Give the entries again exactly; drop the pictures.

:: Record excerpts

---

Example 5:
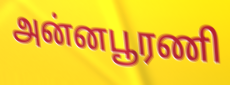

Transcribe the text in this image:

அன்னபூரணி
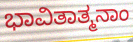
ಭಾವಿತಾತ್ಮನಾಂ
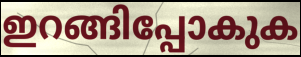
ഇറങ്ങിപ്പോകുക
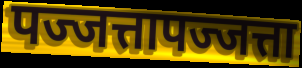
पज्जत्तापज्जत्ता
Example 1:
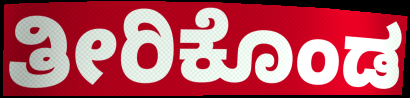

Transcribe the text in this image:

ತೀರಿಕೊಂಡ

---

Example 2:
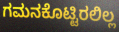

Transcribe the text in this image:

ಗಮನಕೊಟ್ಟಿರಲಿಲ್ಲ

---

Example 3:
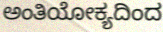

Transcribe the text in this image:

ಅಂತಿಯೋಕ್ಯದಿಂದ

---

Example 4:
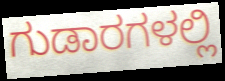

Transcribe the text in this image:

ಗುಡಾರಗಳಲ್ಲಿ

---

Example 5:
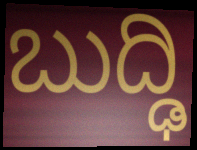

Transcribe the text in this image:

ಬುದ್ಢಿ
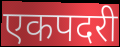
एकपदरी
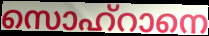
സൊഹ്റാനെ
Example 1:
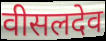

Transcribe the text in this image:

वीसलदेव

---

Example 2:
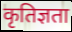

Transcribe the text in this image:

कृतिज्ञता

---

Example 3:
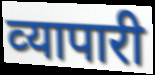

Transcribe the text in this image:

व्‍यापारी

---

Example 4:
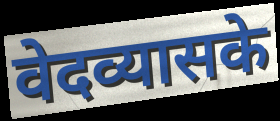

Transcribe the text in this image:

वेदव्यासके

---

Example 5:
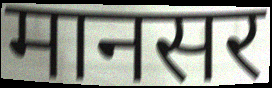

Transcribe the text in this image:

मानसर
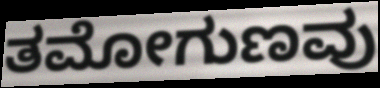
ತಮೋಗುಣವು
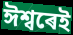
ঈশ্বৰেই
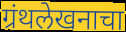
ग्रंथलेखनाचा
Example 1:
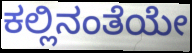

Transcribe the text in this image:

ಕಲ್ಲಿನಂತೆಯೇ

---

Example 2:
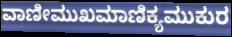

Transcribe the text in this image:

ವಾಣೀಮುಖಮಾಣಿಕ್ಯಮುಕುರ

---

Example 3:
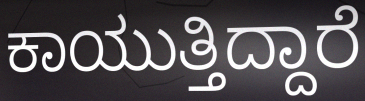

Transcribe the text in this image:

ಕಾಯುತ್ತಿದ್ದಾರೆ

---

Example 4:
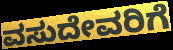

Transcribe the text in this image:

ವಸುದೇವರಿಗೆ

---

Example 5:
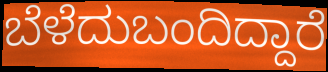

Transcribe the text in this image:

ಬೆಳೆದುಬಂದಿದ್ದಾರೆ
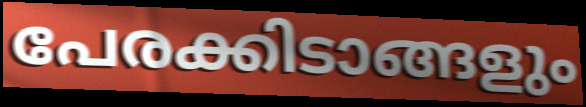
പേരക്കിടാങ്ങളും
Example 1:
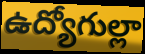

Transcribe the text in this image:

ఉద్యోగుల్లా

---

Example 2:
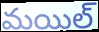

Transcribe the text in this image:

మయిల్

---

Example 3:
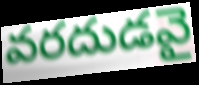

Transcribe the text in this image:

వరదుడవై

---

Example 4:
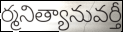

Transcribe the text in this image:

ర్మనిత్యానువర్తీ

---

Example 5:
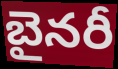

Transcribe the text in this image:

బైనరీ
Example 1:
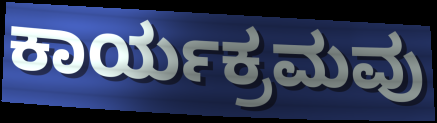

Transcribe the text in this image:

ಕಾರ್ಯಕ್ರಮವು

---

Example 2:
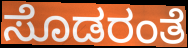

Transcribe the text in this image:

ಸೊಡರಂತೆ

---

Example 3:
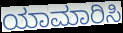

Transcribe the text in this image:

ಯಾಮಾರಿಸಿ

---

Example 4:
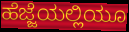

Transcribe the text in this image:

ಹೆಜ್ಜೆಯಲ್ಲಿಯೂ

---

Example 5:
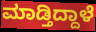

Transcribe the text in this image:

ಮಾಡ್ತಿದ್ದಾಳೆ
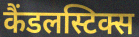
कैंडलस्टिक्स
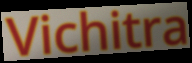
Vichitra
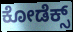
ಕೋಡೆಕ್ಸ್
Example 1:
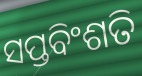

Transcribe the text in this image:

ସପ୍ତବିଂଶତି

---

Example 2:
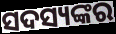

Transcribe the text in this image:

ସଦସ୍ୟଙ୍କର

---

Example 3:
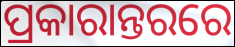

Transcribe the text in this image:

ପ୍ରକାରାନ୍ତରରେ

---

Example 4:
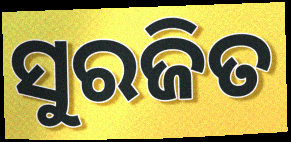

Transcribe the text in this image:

::::

Response to this exercise:
---

Example 5:

Transcribe the text in this image:

அன்னபூரணி
ಭಾವಿತಾತ್ಮನಾಂ
ഇറങ്ങിപ്പോകുക
पज्जत्तापज्जत्ता
Example 1:

Transcribe the text in this image:

ತೀರಿಕೊಂಡ

---

Example 2:

Transcribe the text in this image:

ಗಮನಕೊಟ್ಟಿರಲಿಲ್ಲ

---

Example 3:

Transcribe the text in this image:

ಅಂತಿಯೋಕ್ಯದಿಂದ

---

Example 4:

Transcribe the text in this image:

ಗುಡಾರಗಳಲ್ಲಿ

---

Example 5:

Transcribe the text in this image:

ಬುದ್ಢಿ
एकपदरी
സൊഹ്റാനെ
Example 1:

Transcribe the text in this image:

वीसलदेव

---

Example 2:

Transcribe the text in this image:

कृतिज्ञता

---

Example 3:

Transcribe the text in this image:

व्‍यापारी

---

Example 4:

Transcribe the text in this image:

वेदव्यासके

---

Example 5:

Transcribe the text in this image:

मानसर
ತಮೋಗುಣವು
ঈশ্বৰেই
ग्रंथलेखनाचा
Example 1:

Transcribe the text in this image:

ಕಲ್ಲಿನಂತೆಯೇ

---

Example 2:

Transcribe the text in this image:

ವಾಣೀಮುಖಮಾಣಿಕ್ಯಮುಕುರ

---

Example 3:

Transcribe the text in this image:

ಕಾಯುತ್ತಿದ್ದಾರೆ

---

Example 4:

Transcribe the text in this image:

ವಸುದೇವರಿಗೆ

---

Example 5:

Transcribe the text in this image:

ಬೆಳೆದುಬಂದಿದ್ದಾರೆ
പേരക്കിടാങ്ങളും
Example 1:

Transcribe the text in this image:

ఉద్యోగుల్లా

---

Example 2:

Transcribe the text in this image:

మయిల్

---

Example 3:

Transcribe the text in this image:

వరదుడవై

---

Example 4:

Transcribe the text in this image:

ర్మనిత్యానువర్తీ

---

Example 5:

Transcribe the text in this image:

బైనరీ
Example 1:

Transcribe the text in this image:

ಕಾರ್ಯಕ್ರಮವು

---

Example 2:

Transcribe the text in this image:

ಸೊಡರಂತೆ

---

Example 3:

Transcribe the text in this image:

ಯಾಮಾರಿಸಿ

---

Example 4:

Transcribe the text in this image:

ಹೆಜ್ಜೆಯಲ್ಲಿಯೂ

---

Example 5:

Transcribe the text in this image:

ಮಾಡ್ತಿದ್ದಾಳೆ
कैंडलस्टिक्स
Vichitra
ಕೋಡೆಕ್ಸ್
Example 1:

Transcribe the text in this image:

ସପ୍ତବିଂଶତି

---

Example 2:

Transcribe the text in this image:

ସଦସ୍ୟଙ୍କର

---

Example 3:

Transcribe the text in this image:

ପ୍ରକାରାନ୍ତରରେ

---

Example 4:

Transcribe the text in this image:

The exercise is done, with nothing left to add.